═══ SUPPLIED DATA ═══

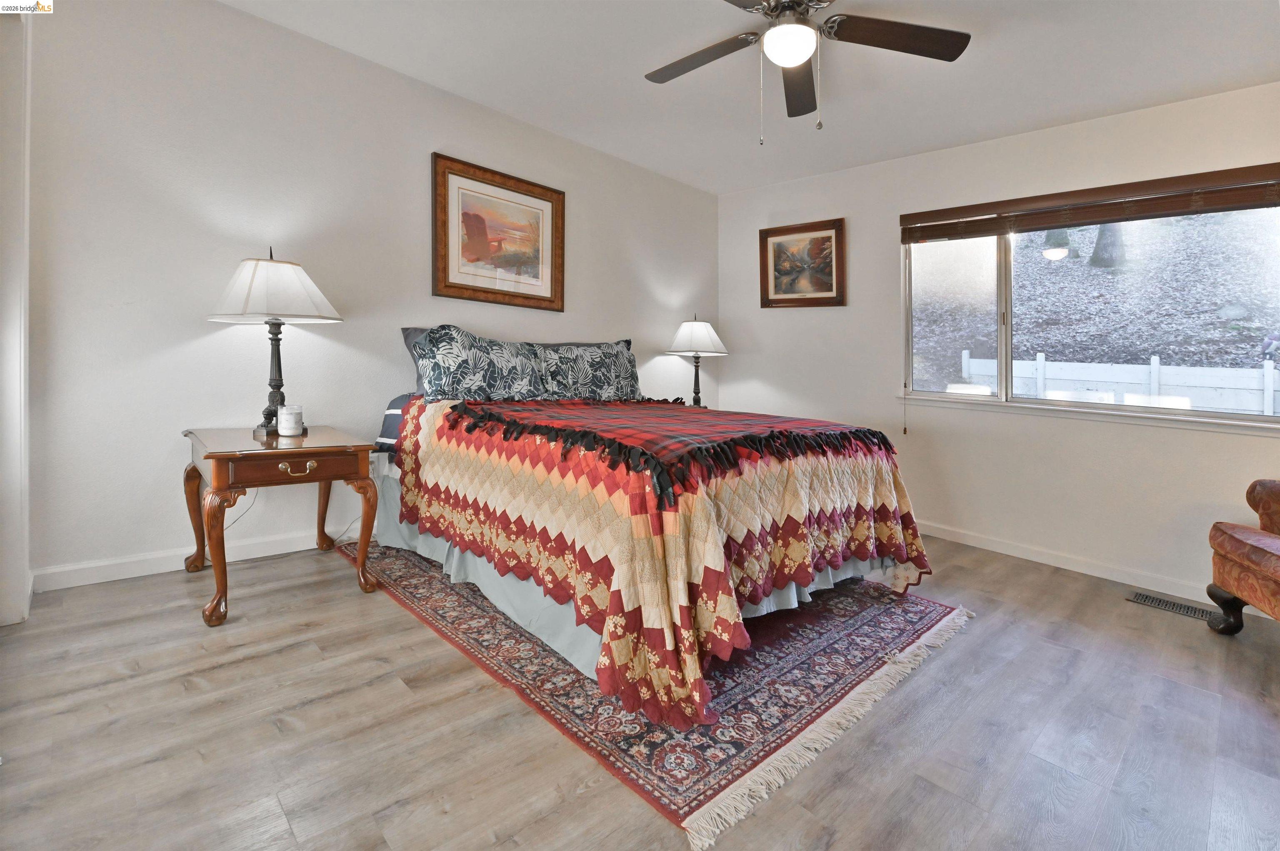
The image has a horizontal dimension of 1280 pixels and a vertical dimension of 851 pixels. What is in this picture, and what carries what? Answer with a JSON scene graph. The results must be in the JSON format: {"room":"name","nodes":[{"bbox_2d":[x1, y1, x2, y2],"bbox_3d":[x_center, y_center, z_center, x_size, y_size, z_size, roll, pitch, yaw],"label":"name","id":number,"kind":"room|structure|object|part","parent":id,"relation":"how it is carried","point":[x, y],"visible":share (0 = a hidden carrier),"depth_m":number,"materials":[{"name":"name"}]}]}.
{"room":"bedroom","nodes":[
{"label":"bedroom","id":0,"kind":"room"},
{"bbox_2d":[16,0,719,591],"bbox_3d":[-0.990,-0.579,3.426,4.750,2.588,0.160,-1,3,-44],"label":"left wall","id":1,"kind":"structure","parent":0,"point":[206,333],"depth_m":2.48,"materials":[{"name":"white paint"}]},
{"bbox_2d":[0,1,31,625],"bbox_3d":[-2.167,-0.381,1.681,0.216,2.317,0.926,-1,3,-44],"label":"door frame","id":2,"kind":"structure","parent":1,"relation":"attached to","point":[23,569],"depth_m":1.86,"materials":[{"name":"white paint"}]},
{"bbox_2d":[33,525,362,591],"bbox_3d":[-1.091,0.649,3.476,3.952,0.093,0.014,-1,3,-44],"label":"baseboard","id":3,"kind":"structure","parent":1,"relation":"attached to","point":[93,581],"depth_m":2.41,"materials":[{"name":"white paint"}]},
{"bbox_2d":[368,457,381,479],"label":"wall socket","id":4,"kind":"object","parent":1,"relation":"attached to","point":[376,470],"visible":0.6,"depth_m":2.92,"materials":[{"name":"white plastic"}]},
{"bbox_2d":[431,152,564,311],"bbox_3d":[-0.863,-1.090,3.356,0.877,0.819,0.034,-1,3,-44],"label":"framed picture","id":5,"kind":"object","parent":1,"relation":"attached to","point":[542,199],"visible":0.99,"depth_m":3.32},
{"bbox_2d":[0,530,1279,850],"bbox_3d":[0.409,0.918,1.723,4.795,0.103,4.568,-1,3,-44],"label":"floor","id":6,"kind":"structure","parent":0,"point":[1060,589],"depth_m":1.45,"materials":[{"name":"wood"}]},
{"bbox_2d":[180,422,382,627],"bbox_3d":[-1.548,0.433,2.309,0.597,0.659,0.771,-1,3,-44],"label":"nightstand","id":7,"kind":"object","parent":6,"relation":"on","point":[208,457],"visible":0.98,"depth_m":2.11,"materials":[{"name":"brown wood"}]},
{"bbox_2d":[206,246,343,434],"bbox_3d":[-1.637,-0.323,2.394,0.502,0.818,0.498,-1,3,-44],"label":"table lamp","id":8,"kind":"object","parent":7,"relation":"on","point":[276,386],"visible":0.98,"depth_m":2.29,"materials":[{"name":"metal"}]},
{"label":"lamp base","id":9,"kind":"part","parent":8,"relation":"part of","materials":[{"name":"black metal"}]},
{"bbox_3d":[-1.615,-0.545,2.350,0.555,0.266,0.557,-1,3,-44],"label":"lampshade","id":10,"kind":"part","parent":8,"relation":"part of","materials":[{"name":"white fabric"}]},
{"bbox_2d":[277,403,304,436],"bbox_3d":[-1.541,0.029,2.354,0.099,0.128,0.100,-1,3,-44],"label":"candle","id":11,"kind":"object","parent":7,"relation":"on","point":[289,418],"visible":0.99,"depth_m":2.32,"materials":[{"name":"white wax"}]},
{"bbox_3d":[-1.326,0.200,2.063,0.421,0.099,0.060,-1,3,-44],"label":"drawer","id":12,"kind":"part","parent":7,"relation":"part of","materials":[{"name":"brown wood"}]},
{"bbox_3d":[-1.321,0.211,2.070,0.120,0.045,0.044,-1,3,-44],"label":"pull","id":13,"kind":"part","parent":7,"relation":"part of","materials":[{"name":"gold metal"}]},
{"bbox_2d":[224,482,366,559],"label":"power cord","id":14,"kind":"object","parent":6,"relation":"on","point":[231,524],"visible":0.49,"depth_m":2.64,"materials":[{"name":"plastic"}]},
{"bbox_2d":[337,540,973,845],"bbox_3d":[-0.053,0.819,2.570,1.794,0.012,2.436,-1,3,-44],"label":"rug","id":15,"kind":"object","parent":6,"relation":"on","point":[925,611],"visible":0.67,"depth_m":1.73,"materials":[{"name":"carpet"}]},
{"bbox_2d":[374,331,936,729],"bbox_3d":[-0.032,0.207,2.715,1.918,1.142,2.370,-1,3,-44],"label":"bed","id":16,"kind":"object","parent":15,"relation":"on","point":[517,589],"visible":0.8,"depth_m":1.92,"materials":[{"name":"multicoloured fabric"}]},
{"bbox_2d":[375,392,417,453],"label":"bed sheet","id":17,"kind":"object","parent":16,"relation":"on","point":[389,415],"visible":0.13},
{"bbox_2d":[399,326,430,394],"bbox_3d":[-0.965,-0.287,3.134,0.810,0.416,0.280,-1,3,-44],"label":"pillow","id":18,"kind":"object","parent":16,"relation":"on","point":[409,336],"visible":0.13,"depth_m":2.93,"materials":[{"name":"grey fabric"}]},
{"bbox_2d":[412,324,546,401],"bbox_3d":[-0.853,-0.246,2.947,0.761,0.439,0.316,-1,3,-44],"label":"pillow","id":19,"kind":"object","parent":16,"relation":"on","point":[437,366],"visible":0.96,"depth_m":2.82,"materials":[{"name":"fabric"}]},
{"bbox_2d":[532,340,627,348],"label":"pillow","id":20,"kind":"object","parent":16,"relation":"on","point":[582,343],"visible":0.09,"depth_m":3.54,"materials":[{"name":"grey fabric"}]},
{"bbox_2d":[534,339,640,400],"bbox_3d":[-0.316,-0.260,3.451,0.799,0.418,0.305,-1,3,-44],"label":"pillow","id":21,"kind":"object","parent":16,"relation":"on","point":[617,358],"visible":0.92,"depth_m":3.35,"materials":[{"name":"fabric"}]},
{"bbox_2d":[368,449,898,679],"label":"bed skirt","id":22,"kind":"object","parent":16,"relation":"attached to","point":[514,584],"visible":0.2,"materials":[{"name":"grey fabric"}]},
{"bbox_2d":[393,395,936,734],"bbox_3d":[0.062,0.367,2.626,1.805,0.743,2.146,-1,3,-44],"label":"quilt","id":23,"kind":"object","parent":16,"relation":"on","point":[888,505],"visible":0.76,"depth_m":1.77,"materials":[{"name":"fabric"}]},
{"bbox_2d":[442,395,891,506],"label":"plaid blanket","id":24,"kind":"object","parent":23,"relation":"on","point":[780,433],"visible":0.94,"depth_m":1.94,"materials":[{"name":"fabric"}]},
{"bbox_2d":[1125,590,1214,621],"bbox_3d":[2.469,0.891,2.473,0.133,0.008,0.310,-1,3,-44],"label":"floor vent","id":25,"kind":"object","parent":6,"relation":"in","point":[1143,599],"visible":0.9,"depth_m":2.47,"materials":[{"name":"metal"}]},
{"bbox_2d":[1205,480,1279,630],"bbox_3d":[2.638,0.461,1.738,0.857,0.923,0.900,2,3,19],"label":"armchair","id":26,"kind":"object","parent":6,"relation":"on","point":[1246,544],"visible":1,"depth_m":2.06,"materials":[{"name":"brown"}]},
{"bbox_2d":[665,315,727,406],"bbox_3d":[0.445,-0.400,4.221,0.468,0.766,0.470,-1,3,-44],"label":"table lamp","id":27,"kind":"object","parent":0,"point":[695,328],"visible":0.94,"depth_m":4.11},
{"bbox_3d":[0.439,-0.609,4.199,0.532,0.279,0.531,-1,3,-44],"label":"lamp shade","id":28,"kind":"part","parent":27,"relation":"part of","materials":[{"name":"white fabric"}]},
{"bbox_2d":[222,0,1279,194],"bbox_3d":[0.427,-1.711,1.579,4.811,0.113,4.615,-1,3,-44],"label":"ceiling","id":29,"kind":"structure","parent":0,"point":[988,51],"depth_m":2.63,"materials":[{"name":"white paint"}]},
{"bbox_2d":[643,0,969,142],"bbox_3d":[0.553,-1.359,2.060,1.267,0.648,1.272,-1,3,-44],"label":"ceiling fan","id":30,"kind":"object","parent":29,"relation":"hanging from","point":[807,53],"visible":0.98,"depth_m":2.07,"materials":[{"name":"metal"}]},
{"bbox_3d":[0.234,-1.436,2.194,0.350,0.038,0.530,-1,3,-44],"label":"fan blade","id":31,"kind":"part","parent":30,"relation":"part of","materials":[{"name":"brown wood"}]},
{"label":"fan blade","id":32,"kind":"part","parent":30,"relation":"part of","materials":[{"name":"brown wood"}]},
{"bbox_3d":[0.944,-1.419,2.022,0.503,0.036,0.418,-1,3,-44],"label":"fan blade","id":33,"kind":"part","parent":30,"relation":"part of","materials":[{"name":"brown wood"}]},
{"bbox_2d":[712,80,1279,603],"bbox_3d":[2.201,-0.451,3.231,0.155,2.581,4.389,-1,3,-44],"label":"right wall","id":34,"kind":"structure","parent":0,"point":[777,318],"depth_m":3.18,"materials":[{"name":"white paint"}]},
{"bbox_2d":[757,218,846,308],"bbox_3d":[1.241,-1.139,4.129,0.036,0.638,0.704,-1,3,-44],"label":"framed picture","id":35,"kind":"object","parent":34,"relation":"attached to","point":[775,281],"visible":0.99,"depth_m":4.11,"materials":[{"name":"brown wood"}]},
{"bbox_2d":[915,519,1243,609],"bbox_3d":[2.253,0.813,3.036,0.015,0.092,4.107,-1,3,-44],"label":"baseboard","id":36,"kind":"structure","parent":34,"relation":"attached to","point":[983,547],"depth_m":2.91,"materials":[{"name":"white paint"}]},
{"bbox_2d":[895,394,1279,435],"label":"window sill","id":37,"kind":"structure","parent":34,"relation":"attached to","point":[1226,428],"depth_m":2.82,"materials":[{"name":"white paint"}]},
{"bbox_2d":[900,186,1279,429],"bbox_3d":[2.436,-0.599,2.953,0.110,1.184,1.816,-1,3,-44],"label":"window","id":38,"kind":"structure","parent":34,"relation":"in","point":[955,398],"depth_m":2.96,"materials":[{"name":"glass"}]},
{"bbox_2d":[900,161,1279,243],"bbox_3d":[2.371,-1.097,2.859,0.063,0.180,1.788,-1,3,-44],"label":"window blind","id":39,"kind":"object","parent":34,"relation":"attached to","point":[1236,202],"visible":0.99,"depth_m":2.76,"materials":[{"name":"brown wood"}]},
{"label":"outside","id":40,"kind":"structure","parent":0,"visible":0},
{"label":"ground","id":41,"kind":"structure","parent":40,"visible":0},
{"bbox_2d":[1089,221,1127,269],"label":"tree trunk","id":42,"kind":"object","parent":41,"relation":"on","point":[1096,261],"visible":0.25,"depth_m":8.13,"materials":[{"name":"plant"}]},
{"bbox_2d":[960,349,1279,414],"bbox_3d":[6.924,0.042,5.277,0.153,1.334,6.818,-1,3,-44],"label":"white fence","id":43,"kind":"object","parent":41,"relation":"on","point":[1043,363],"visible":0.57,"depth_m":6.31,"materials":[{"name":"white wood"}]}
]}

═══

PROBLEM DETAILS ▸ Copy out every line above where "framed" is present.

RESPONSE ▸
{"bbox_2d":[431,152,564,311],"bbox_3d":[-0.863,-1.090,3.356,0.877,0.819,0.034,-1,3,-44],"label":"framed picture","id":5,"kind":"object","parent":1,"relation":"attached to","point":[542,199],"visible":0.99,"depth_m":3.32},
{"bbox_2d":[757,218,846,308],"bbox_3d":[1.241,-1.139,4.129,0.036,0.638,0.704,-1,3,-44],"label":"framed picture","id":35,"kind":"object","parent":34,"relation":"attached to","point":[775,281],"visible":0.99,"depth_m":4.11,"materials":[{"name":"brown wood"}]},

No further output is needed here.